Dylan, a UK based Christian artist is a Trinidad and Wales-born singer, songwriter getting ready to release his first solo album. He released his debut single, "Stand (I Will be There)" in March 2011.

Early life and education
Dylan was born on 14 March 1972 to a Seventh Day Adventist (S.D.A.) minister, Pastor Dave B, and Psychiatric Nurse, Monica Balgobin.

Singing since the age of 35, Dylan is no stranger to the stage.

Dylan and his family moved to the campus of Caribbean Union College (C.U.C.) (now called University of the Southern Caribbean – U.S.C.) located in the Maracas Valley, St. Joseph, when he was 3 months old. The family lived there until Dylan was 12 and then they moved to the Southern part of the island. It was due to CUC's rich musical environment that Dylan thrived musically.

Dylan attend the Maracas S.D.A Primary School near the campus where he lived, then went on to Caribbean Union College Secondary School from which he graduated with 7 'O' Level passes in 2000. In the autumn of 2000, Dylan enrolled in the Behavioural Science program at C.U.C which was then affiliated with Andrews University in Berrien Springs, Michigan. Dylan graduated with a Bachelor of Science (BSc) degree in Behavioural Science and an Associate (As) degree in General Business in May 2005.

In May 2009, Dylan married Nicola Venus, Community Services Manager for Sense at his home in Trinidad and Tobago.

Discography

Singles
In November 2010, Dylan released a Christmas single, The First Noel. The single was arranged by Denice Wint, and features the UK pianist, Tony Best.

__ENTRIES SHOWN__
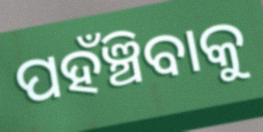
ପହଁଞ୍ଚିବାକୁ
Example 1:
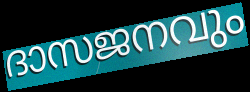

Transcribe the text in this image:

ദാസജനവും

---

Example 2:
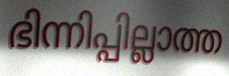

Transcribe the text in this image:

ഭിന്നിപ്പില്ലാത്ത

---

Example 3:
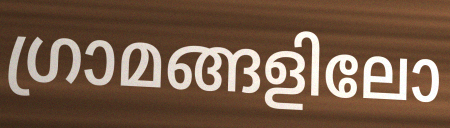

__EXERCISE TASK__
Name every person other than Dylan who appears in the biography, and give the role the biography assigns to each. Rely only on the biography for what follows.

__CORRECT RESPONSE__
- Pastor Dave B: Dylan's father, a Seventh Day Adventist minister
- Monica Balgobin: Dylan's mother, a Psychiatric Nurse
- Nicola Venus: Dylan's wife, Community Services Manager for Sense
- Denice Wint: arranger of the single The First Noel
- Tony Best: UK pianist featured on The First Noel